SOURCE PASSAGE
***

To live and cover-drive in LA

Are the bad boys of Los Angeles the latest, brightest hope for world cricket? A game for English gentlemen is the mean streets' latest craze.

Three years ago, Sergio Pinales had never heard of cricket. He really had no reason to. He was your typical gangland chulo, a bad-ass Latino teenager straight out of Compton, with bad-ass short-cropped hair, a bad-ass earring in his left ear, disconcertingly well-developed biceps and a hardened stare that took no prisoners.

But something odd was going on in his neighbourhood, and he decided to check it out. On an uneven, unwatered sports field behind one of Compton's typically destitute middle schools, a raggedy band of bums scooped up off the streets of downtown Los Angeles and a handful of teenage homeboys from the city's blasted hinterland were smashing at a hard red ball with long wooden bats. Nobody in the 'hood had much idea what they were doing there, much less what this strange sport of theirs might be.

Sergio approached, wearing the trademark baggy pants of Latino gang members and dragging a bulldog on a thick chain behind him. He looked mean as hell.

"Hey, what is this?" he asked. "Some kind of baseball game?"

"No, man. This is cricket," was the answer. "Baseball's a sissy game."

Sergio watched for a few minutes. Using a rusted baseball cage as a makeshift net, kids very like himself were hooking, driving and smashing the ball across the field in all directions. He picked up the ball, staring at the seam and bouncing it lightly in his hand to appreciate its weight and firmness.

"Where's your gloves?" he asked.

"Ain't no gloves, homey. Gloves is for sissies."

And so Sergio became hooked, utterly convinced that this genteel sport for upper-class Englishmen was in fact tailor-made for tough American street kids like him. And what started out as an unorthodox sporting interest - he is now a useful opening bat with a sideline in medium-pace bowling - has turned into something ever stranger.

***

RAW RECORDS
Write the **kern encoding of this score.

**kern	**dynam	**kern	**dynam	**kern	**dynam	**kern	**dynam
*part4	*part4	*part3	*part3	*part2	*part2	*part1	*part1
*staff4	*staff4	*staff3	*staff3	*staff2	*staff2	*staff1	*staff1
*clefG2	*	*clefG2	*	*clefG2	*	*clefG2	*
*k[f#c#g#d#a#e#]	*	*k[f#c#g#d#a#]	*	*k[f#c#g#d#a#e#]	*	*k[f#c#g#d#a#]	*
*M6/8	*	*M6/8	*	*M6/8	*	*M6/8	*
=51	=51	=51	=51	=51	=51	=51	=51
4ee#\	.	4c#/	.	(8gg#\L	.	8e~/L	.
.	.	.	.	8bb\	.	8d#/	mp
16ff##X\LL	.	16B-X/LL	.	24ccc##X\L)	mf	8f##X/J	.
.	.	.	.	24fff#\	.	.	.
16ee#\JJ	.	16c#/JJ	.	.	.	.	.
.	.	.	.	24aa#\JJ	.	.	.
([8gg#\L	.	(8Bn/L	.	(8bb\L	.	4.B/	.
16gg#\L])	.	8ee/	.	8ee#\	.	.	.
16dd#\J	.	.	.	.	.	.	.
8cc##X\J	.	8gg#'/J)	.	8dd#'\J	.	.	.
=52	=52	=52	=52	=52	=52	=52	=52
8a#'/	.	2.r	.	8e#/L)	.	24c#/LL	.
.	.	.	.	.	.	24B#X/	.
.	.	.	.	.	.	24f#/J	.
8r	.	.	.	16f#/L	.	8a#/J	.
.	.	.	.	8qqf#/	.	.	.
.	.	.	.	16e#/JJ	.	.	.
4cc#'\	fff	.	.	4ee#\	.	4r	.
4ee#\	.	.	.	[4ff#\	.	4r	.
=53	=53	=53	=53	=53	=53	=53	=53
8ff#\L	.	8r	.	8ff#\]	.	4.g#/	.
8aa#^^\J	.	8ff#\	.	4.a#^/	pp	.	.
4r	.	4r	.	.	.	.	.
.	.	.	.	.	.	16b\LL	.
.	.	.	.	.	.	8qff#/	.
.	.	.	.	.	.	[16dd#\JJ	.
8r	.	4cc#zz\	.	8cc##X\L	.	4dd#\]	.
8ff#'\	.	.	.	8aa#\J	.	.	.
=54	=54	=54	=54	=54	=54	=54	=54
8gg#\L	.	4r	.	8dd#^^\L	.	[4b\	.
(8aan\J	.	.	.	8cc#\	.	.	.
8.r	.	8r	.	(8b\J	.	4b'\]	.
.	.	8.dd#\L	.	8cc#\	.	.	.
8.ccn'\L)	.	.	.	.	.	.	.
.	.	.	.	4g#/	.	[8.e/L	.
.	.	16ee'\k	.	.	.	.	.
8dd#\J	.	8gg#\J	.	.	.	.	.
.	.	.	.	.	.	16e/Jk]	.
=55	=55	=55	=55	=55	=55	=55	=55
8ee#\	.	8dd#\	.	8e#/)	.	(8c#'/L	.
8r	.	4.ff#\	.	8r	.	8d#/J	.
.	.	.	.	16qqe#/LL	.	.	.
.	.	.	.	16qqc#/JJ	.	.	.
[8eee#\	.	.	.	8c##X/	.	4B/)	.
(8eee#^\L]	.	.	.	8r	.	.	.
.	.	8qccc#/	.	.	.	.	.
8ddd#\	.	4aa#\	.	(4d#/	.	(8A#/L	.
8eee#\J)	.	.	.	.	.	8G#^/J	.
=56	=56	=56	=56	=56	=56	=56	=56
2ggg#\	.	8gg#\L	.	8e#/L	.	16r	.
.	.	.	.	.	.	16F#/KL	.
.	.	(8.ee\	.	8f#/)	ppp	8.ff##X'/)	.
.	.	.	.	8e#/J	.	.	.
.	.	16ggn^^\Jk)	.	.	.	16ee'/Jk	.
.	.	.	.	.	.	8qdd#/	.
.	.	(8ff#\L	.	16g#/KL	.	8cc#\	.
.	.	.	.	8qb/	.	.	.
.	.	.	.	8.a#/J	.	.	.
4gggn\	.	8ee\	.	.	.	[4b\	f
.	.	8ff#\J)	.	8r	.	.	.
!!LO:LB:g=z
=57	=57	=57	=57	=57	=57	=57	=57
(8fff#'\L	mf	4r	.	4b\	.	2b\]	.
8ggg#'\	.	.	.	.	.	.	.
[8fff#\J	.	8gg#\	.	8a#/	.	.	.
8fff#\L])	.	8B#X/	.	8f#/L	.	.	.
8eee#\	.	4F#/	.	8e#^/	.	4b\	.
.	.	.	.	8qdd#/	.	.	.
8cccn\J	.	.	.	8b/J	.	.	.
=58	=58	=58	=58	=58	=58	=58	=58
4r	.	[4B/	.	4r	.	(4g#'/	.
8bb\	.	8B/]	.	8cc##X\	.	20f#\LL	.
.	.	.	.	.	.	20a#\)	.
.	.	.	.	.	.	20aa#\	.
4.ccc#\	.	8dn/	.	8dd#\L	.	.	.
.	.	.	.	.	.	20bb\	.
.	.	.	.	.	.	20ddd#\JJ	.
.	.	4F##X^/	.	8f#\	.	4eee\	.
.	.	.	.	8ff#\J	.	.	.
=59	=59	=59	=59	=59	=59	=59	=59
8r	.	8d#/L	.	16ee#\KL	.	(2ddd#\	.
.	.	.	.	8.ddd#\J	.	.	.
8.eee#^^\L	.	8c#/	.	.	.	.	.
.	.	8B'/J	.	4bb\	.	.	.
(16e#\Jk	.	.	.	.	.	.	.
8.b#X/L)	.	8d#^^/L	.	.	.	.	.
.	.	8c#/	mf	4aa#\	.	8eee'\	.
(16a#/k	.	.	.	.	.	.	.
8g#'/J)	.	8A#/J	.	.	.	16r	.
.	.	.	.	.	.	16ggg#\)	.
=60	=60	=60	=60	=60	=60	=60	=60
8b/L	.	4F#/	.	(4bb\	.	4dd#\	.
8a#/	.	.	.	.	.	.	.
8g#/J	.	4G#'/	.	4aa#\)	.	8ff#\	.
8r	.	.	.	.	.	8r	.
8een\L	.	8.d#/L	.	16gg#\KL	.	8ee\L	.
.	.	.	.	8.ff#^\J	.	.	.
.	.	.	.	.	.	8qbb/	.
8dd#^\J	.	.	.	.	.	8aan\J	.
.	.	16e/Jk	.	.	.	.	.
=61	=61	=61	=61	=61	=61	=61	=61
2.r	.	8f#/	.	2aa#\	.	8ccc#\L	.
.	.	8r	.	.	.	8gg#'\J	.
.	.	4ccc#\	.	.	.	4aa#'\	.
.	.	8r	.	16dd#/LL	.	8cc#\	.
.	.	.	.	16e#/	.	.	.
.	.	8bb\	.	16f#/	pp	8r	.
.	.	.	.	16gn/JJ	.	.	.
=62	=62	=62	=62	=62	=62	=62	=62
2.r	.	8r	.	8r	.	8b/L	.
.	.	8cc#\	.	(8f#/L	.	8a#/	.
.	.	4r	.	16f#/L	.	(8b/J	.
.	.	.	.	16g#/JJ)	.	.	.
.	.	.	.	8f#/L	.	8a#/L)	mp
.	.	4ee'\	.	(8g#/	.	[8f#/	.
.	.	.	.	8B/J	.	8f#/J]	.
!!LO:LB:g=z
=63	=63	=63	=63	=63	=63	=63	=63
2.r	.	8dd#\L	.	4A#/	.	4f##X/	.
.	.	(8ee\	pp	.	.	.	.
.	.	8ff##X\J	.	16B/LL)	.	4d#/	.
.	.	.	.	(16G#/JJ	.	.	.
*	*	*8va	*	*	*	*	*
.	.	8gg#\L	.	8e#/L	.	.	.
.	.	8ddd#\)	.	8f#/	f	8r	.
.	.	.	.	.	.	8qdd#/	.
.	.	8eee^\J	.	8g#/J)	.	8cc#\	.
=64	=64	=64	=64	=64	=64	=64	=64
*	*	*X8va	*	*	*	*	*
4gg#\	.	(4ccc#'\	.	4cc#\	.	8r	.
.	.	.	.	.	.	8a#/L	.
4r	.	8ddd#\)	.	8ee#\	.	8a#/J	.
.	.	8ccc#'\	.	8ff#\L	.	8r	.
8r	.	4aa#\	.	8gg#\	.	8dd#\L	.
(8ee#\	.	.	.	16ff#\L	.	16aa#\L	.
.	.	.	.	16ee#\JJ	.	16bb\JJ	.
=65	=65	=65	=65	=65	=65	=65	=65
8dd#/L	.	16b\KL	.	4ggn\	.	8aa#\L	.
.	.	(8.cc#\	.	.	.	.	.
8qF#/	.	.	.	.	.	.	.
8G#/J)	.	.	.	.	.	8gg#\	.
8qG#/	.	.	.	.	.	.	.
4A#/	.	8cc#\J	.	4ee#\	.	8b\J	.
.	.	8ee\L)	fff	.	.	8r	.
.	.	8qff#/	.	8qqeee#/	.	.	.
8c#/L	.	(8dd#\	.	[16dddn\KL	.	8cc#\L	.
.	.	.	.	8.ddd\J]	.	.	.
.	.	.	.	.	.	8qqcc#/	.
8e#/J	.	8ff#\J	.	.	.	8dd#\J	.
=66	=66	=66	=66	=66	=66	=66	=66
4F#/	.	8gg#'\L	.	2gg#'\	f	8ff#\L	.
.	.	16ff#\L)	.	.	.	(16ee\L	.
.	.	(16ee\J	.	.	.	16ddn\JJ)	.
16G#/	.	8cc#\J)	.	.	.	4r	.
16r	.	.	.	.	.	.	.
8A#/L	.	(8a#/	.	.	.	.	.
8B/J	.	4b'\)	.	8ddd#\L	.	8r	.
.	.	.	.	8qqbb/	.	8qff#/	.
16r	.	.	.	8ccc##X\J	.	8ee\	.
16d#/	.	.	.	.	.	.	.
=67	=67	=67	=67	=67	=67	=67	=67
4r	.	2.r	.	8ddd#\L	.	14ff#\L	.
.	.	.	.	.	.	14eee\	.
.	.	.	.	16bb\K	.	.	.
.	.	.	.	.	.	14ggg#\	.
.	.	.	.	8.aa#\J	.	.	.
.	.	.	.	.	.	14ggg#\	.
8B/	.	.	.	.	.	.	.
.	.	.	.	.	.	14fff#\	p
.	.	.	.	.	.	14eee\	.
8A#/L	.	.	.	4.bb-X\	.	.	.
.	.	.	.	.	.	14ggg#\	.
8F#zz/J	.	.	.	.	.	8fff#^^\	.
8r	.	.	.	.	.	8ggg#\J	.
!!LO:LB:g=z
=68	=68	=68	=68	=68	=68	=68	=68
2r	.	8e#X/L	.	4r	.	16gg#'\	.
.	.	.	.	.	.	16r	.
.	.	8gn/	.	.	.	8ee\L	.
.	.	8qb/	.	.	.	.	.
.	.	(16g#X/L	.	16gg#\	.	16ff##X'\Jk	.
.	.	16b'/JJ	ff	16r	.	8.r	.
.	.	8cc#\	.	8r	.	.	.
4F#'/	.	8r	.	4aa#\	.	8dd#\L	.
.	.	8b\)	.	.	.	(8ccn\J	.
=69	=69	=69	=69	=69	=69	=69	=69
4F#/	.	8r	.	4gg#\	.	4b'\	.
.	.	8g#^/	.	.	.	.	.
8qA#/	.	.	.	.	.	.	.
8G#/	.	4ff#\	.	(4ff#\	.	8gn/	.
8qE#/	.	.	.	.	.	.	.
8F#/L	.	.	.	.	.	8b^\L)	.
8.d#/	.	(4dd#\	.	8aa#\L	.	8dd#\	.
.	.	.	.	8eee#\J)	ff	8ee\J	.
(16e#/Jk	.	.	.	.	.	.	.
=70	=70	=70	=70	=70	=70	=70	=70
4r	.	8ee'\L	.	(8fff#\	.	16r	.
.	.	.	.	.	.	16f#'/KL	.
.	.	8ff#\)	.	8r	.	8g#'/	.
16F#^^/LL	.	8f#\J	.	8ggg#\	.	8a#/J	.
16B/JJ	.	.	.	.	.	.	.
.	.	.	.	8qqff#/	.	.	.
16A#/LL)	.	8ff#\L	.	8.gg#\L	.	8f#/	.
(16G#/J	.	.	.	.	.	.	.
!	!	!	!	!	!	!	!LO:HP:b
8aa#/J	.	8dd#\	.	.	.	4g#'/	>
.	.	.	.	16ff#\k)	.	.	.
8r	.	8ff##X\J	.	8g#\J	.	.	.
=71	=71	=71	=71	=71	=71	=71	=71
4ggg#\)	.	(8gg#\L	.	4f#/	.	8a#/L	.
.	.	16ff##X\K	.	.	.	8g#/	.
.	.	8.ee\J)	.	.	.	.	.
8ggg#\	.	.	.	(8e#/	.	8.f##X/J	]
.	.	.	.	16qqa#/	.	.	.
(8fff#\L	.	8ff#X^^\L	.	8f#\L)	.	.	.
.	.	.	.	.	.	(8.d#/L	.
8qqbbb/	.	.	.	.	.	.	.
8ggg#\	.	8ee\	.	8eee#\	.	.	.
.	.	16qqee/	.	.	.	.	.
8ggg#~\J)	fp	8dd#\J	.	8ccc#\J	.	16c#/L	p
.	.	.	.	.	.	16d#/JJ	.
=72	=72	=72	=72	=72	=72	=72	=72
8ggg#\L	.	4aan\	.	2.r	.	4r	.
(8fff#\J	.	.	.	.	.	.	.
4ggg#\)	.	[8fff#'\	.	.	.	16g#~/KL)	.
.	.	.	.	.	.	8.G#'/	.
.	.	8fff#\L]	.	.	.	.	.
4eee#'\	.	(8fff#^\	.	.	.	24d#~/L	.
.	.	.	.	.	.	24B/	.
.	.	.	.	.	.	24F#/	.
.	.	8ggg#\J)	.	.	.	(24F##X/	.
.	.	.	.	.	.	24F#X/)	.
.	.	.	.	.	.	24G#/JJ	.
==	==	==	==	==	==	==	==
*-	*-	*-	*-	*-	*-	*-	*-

***

REQUESTS
**A)** Answer these from the article on cricket in Los Angeles:
(i) What was Sergio dragging behind him when he approached the field?
(ii) What did the players use as a makeshift net?
(iii) What role does Sergio now fill on the team?
**B)** Please turn the paragraph beginning "Three years ago, Sergio Pinales" in the article on cricket in Los Angeles into a short bulleted list that keeps its main facts.
**C)** Carry the article on cricket in Los Angeles forward from its final sentence, keeping its tone.

RESULTS
**A)**
(i) A bulldog on a thick chain.
(ii) A rusted baseball cage.
(iii) He is a useful opening bat who also bowls medium pace.

**B)**
- Three years ago, Sergio Pinales had never heard of cricket and had no reason to.
- He was a typical gangland chulo, a tough Latino teenager from Compton.
- He had short-cropped hair and an earring in his left ear.
- He had well-developed biceps and a hard stare.

**C)**
His team, which has gone through several names but is currently known as the Homeys and the Pops, has attracted more than local attention. Two years ago they went on a swing through England that included stop-offs at Lord's and Hambledon as well as an appointment for tea with Prince Edward at Buckingham Palace.

And now they are preparing for a follow-up tour, a 19-day trip starting on Wednesday that will not only include games against the Lord's Taverners and the British Army, but will also feature a four-day foray into Northern Ireland for a mixture of sports and goodwill politics.

Thanks to sponsorship from Felix Dennis, the magazine magnate, the team will play cricket with the Irish Civil Service and try their hand at hurling against a local nationalist team. But most of all they will be there to cheer on the peace process. They hope to meet Gerry Adams, John Hume and Mo Mowlam, and impress them with what their founder and chief inspiration, Ted Hayes, calls "cricket diplomacy".

"Americans teaching Irish Catholics to play cricket - that's irony," Hayes remarks. "We're gonna present Gerry Adams with a cricket ball and bat. We hope it will break some of the tension."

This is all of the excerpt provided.